Mysterious Camera Pairing

November 6, 2020

3 minutes read

While working on an Android project, one of my tasks was to integrate a home camera into the app. Its a popular Chinese product and the vendor provides an SDK and (barely) some english documentation. The SDK uses an “audio pair” feature, where sound is used to transfer Wi-Fi type, SSID and password information to the camera. However after performing an SDK upgrade the pairing process started to work without sound, like magic. This is a dive into this mystery.

The what

For some more context, why this was an “adventure”: The vendor provides the SDK fro various platforms, among others: Android, iOS, Windows, Linux. Given that the functionality in the SDK includes at least network protocol implementation, encoding/decoding, remote file handling and device pairing it’s almost natural that the bulk of the code would be provided in a cross-platform manner. So the SDK provides a few .so (.dll) libraries and some platform specific wrappers. In case of Android some JNIs. Naturally, the .so files were NOT accompanied by their respective C source equivalent.

The why

As said, after an (incompatible) upgrade of the SDK the pairing process changed. There was no more sound that carried the Wi-Fi data, however the camera still received the entered Wi-Fi parameters and successfully connected the the network.
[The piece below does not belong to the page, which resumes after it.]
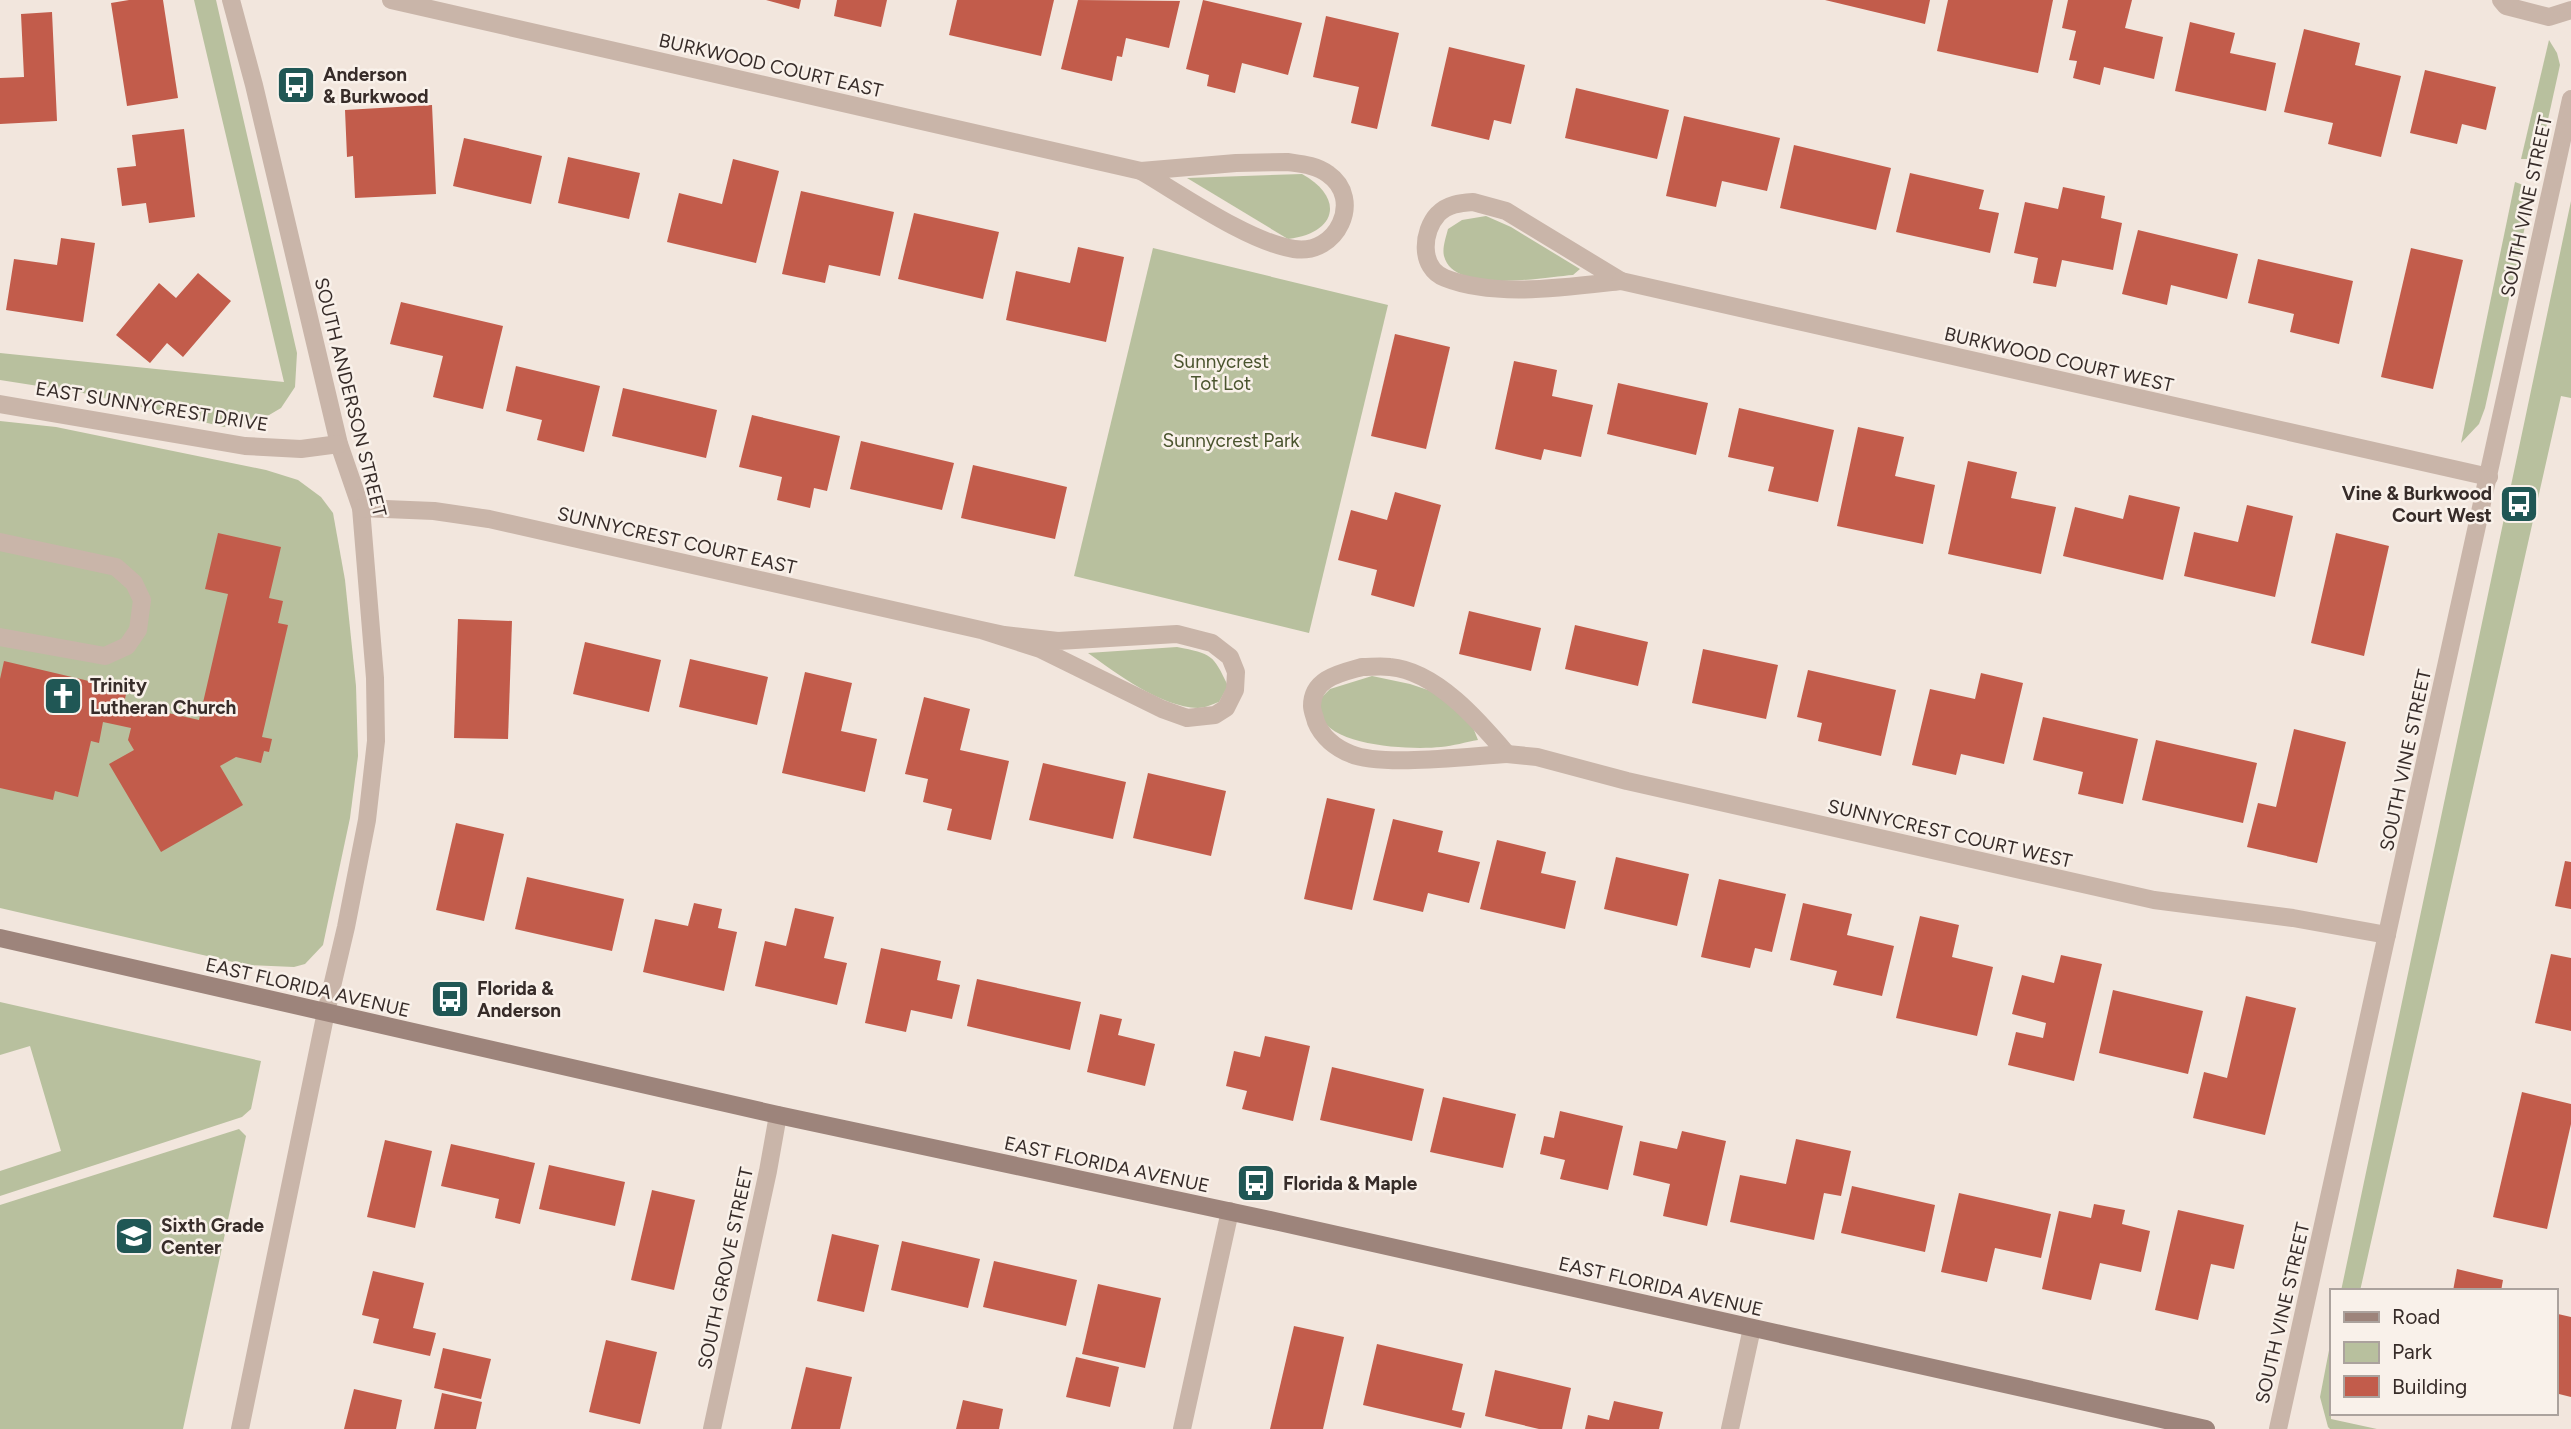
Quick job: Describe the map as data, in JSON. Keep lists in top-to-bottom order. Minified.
{"streets":{"main road":["EAST FLORIDA AVENUE"],"street":["BURKWOOD COURT EAST","SOUTH VINE STREET","BURKWOOD COURT WEST","SOUTH ANDERSON STREET","EAST SUNNYCREST DRIVE","SUNNYCREST COURT EAST","SUNNYCREST COURT WEST","SOUTH GROVE STREET"]},"crossings":[["SOUTH VINE STREET","BURKWOOD COURT WEST"],["SOUTH VINE STREET","SUNNYCREST COURT WEST"],["SOUTH ANDERSON STREET","EAST SUNNYCREST DRIVE"],["SOUTH ANDERSON STREET","SUNNYCREST COURT EAST"],["SOUTH ANDERSON STREET","EAST FLORIDA AVENUE"],["EAST FLORIDA AVENUE","SOUTH GROVE STREET"]],"parks":["Sunnycrest Tot Lot","Sunnycrest Park"],"places":{"bus stop":["Anderson & Burkwood","Vine & Burkwood Court West","Florida & Anderson","Florida & Maple"],"church":["Trinity Lutheran Church"],"school or university":["Sixth Grade Center"]},"legend":["Road","Park","Building"]}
How is that possible? How could it be? Are the Chinese sending the data over some spy satellite??

What can a guy do. Reverse it.

The tools

Seeing as we’ll only get an answer from the code this seemed a great opportunity to try out something that just came up on my radar. I read about Ghidra available on https://ghidra-sre.org/. It’s a free and OSS reverse engineering tool from the NSA.
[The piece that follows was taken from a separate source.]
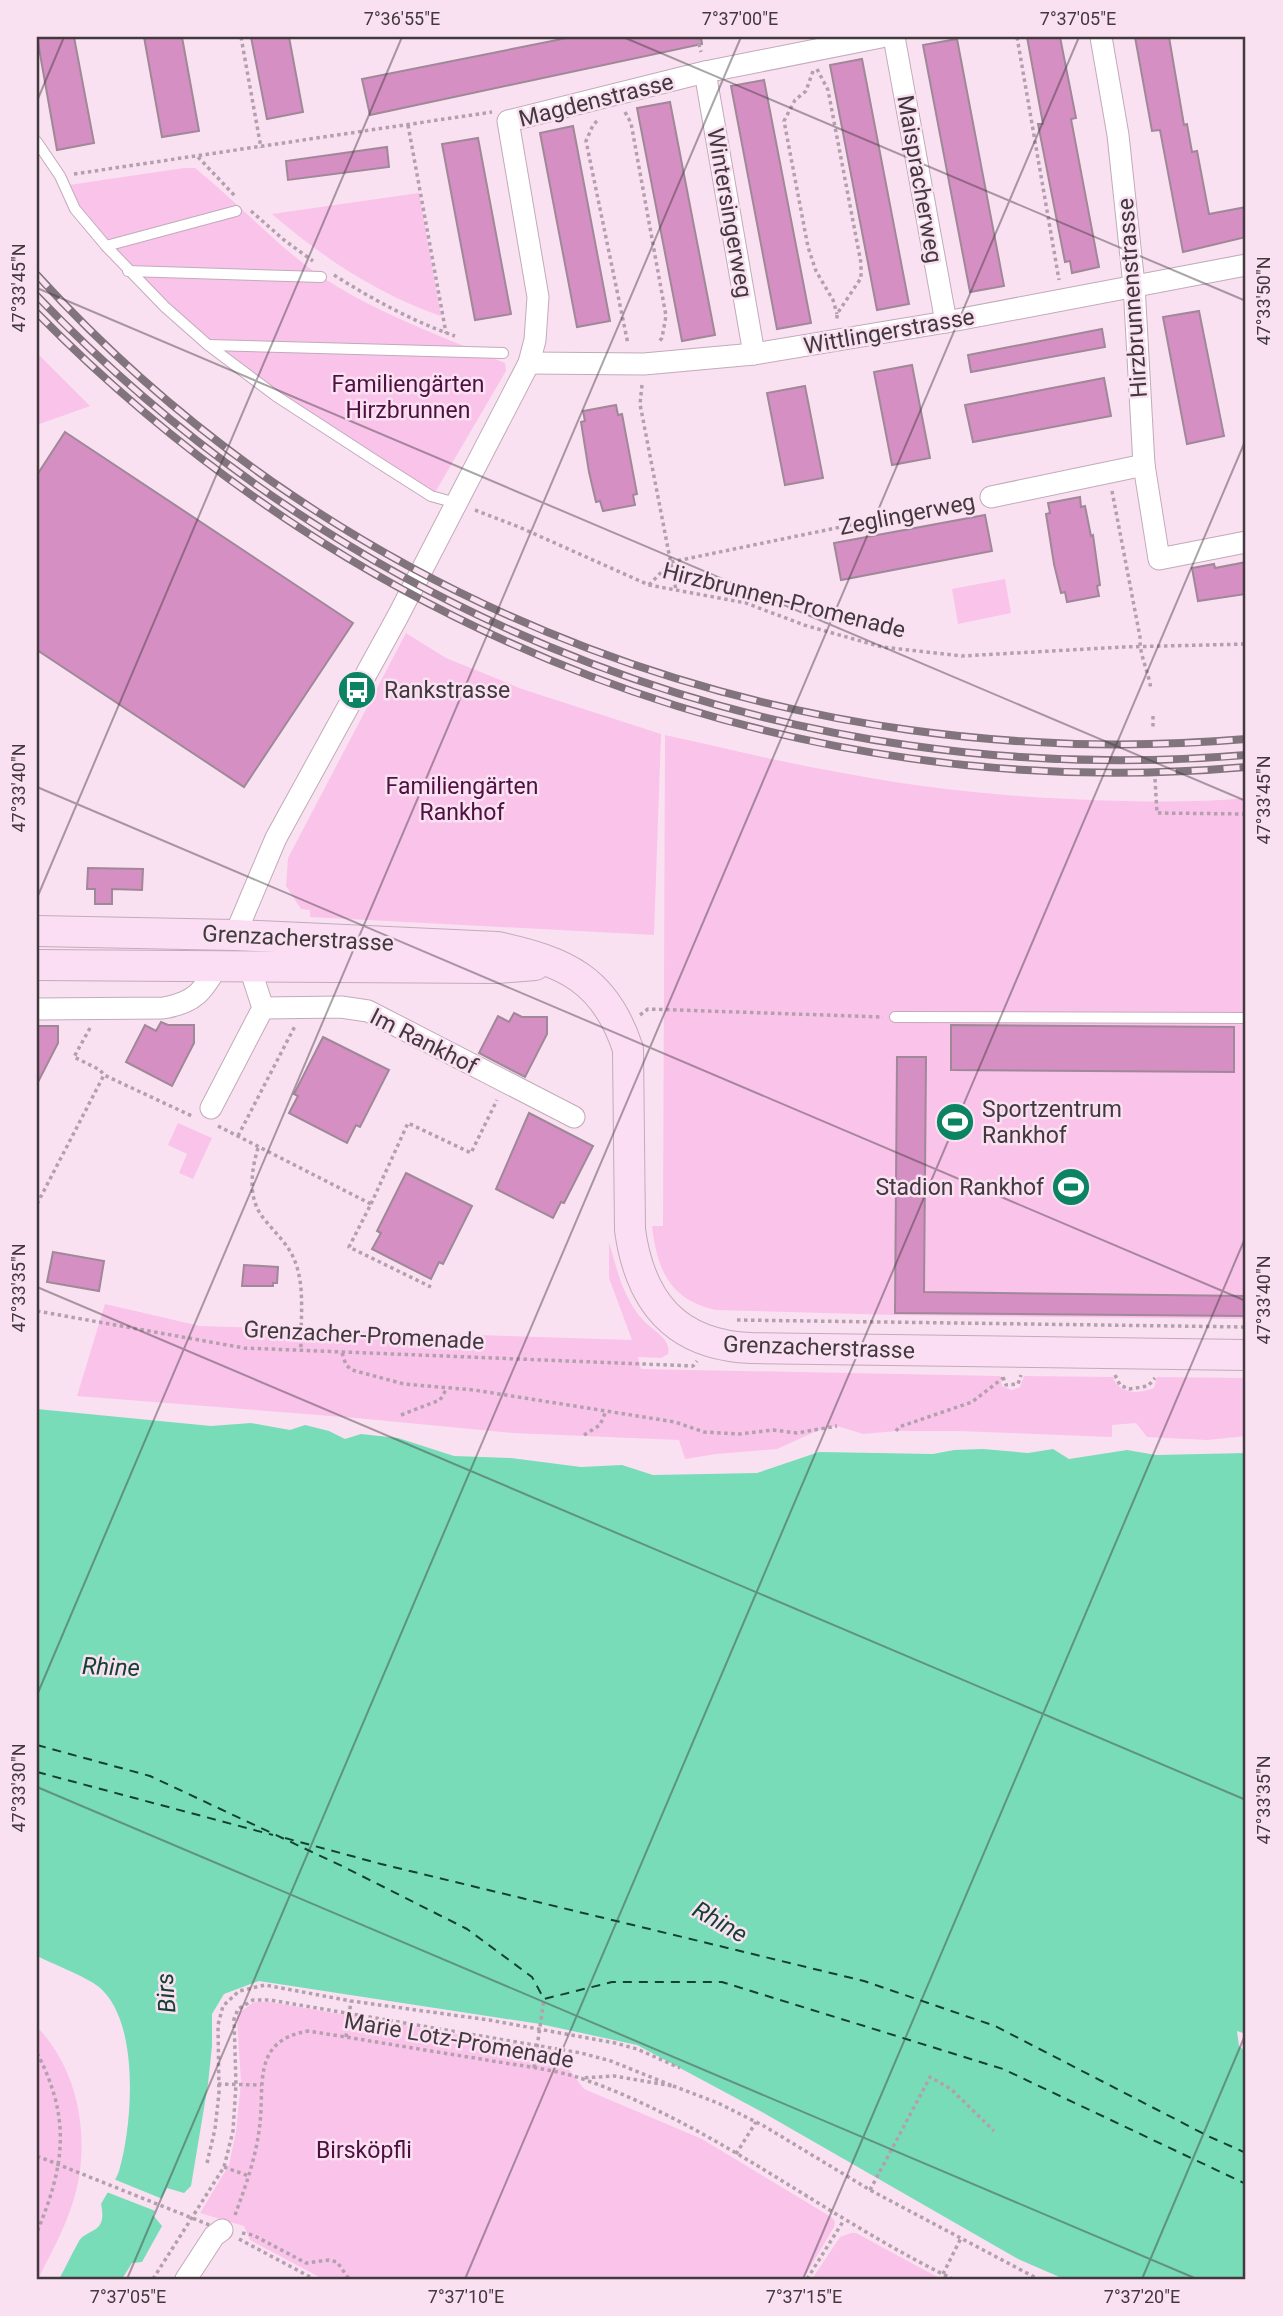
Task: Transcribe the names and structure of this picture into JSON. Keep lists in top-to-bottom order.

After struggling a bit with the Java madness, learning about setup, options and navigation, I could look at the (not great, not terrible) restored C code of the pairing routine.

What we can see is that it constructs an address (sprintf) and sends some static data to it with sendto, typical for UDP traffic. After digging through some more code I knew that the routine took a pre-constructed byte array of data containing the Wi-Fi parameters and was processing this byte by byte, effectively encoding one byte at a time into the sending address. This can also be seen on a network dump using Wireshark.

But for the love of it, how did the Camera, that was not connected to the Wi-Fi, not knowing the encryption parameters of the Wi-Fi, get this information?

The how

Actually, after getting this far, I already knew the answer. I knew that 239.x.x.x was Multicast, and that when sending Multicast part of the address gets encoded into the MAC destination. An example for the first packet from Wireshark would read:

Ethernet II, Src: 0x:xx:xx:xx:xx:xx (0x:xx:xx:xx:xx:xx), Dst: IPv4mcast_2d:00:29 (01:00:5e:2d:00:29)

And a little bit of research confirmed the other part pd the mystery. On Wi-Fi, even though we have encryption, the L2 layer, the MAC addresses are actually in plain text.

This means that the camera can listen on popular Wi-Fi channels for multicast packets, with specific contents. The first 3 MAC octets are 01:00:5e for IPv4 multicast, the forts is a checksum, used to verify the validity of the data, the fifth is a sequence and the last one is the data byte. And each data byte gets sent 4 times.

Conclusion

Any technology, no matter how primitive, is magic to those who don’t understand it.¹

What did I learn: Knowing your basics is important. Ghidra.

A variant of Clarke’s third law: https://en.wikipedia.org/wiki/Clarke%27s_three_laws ↩︎

Damjan Cvetko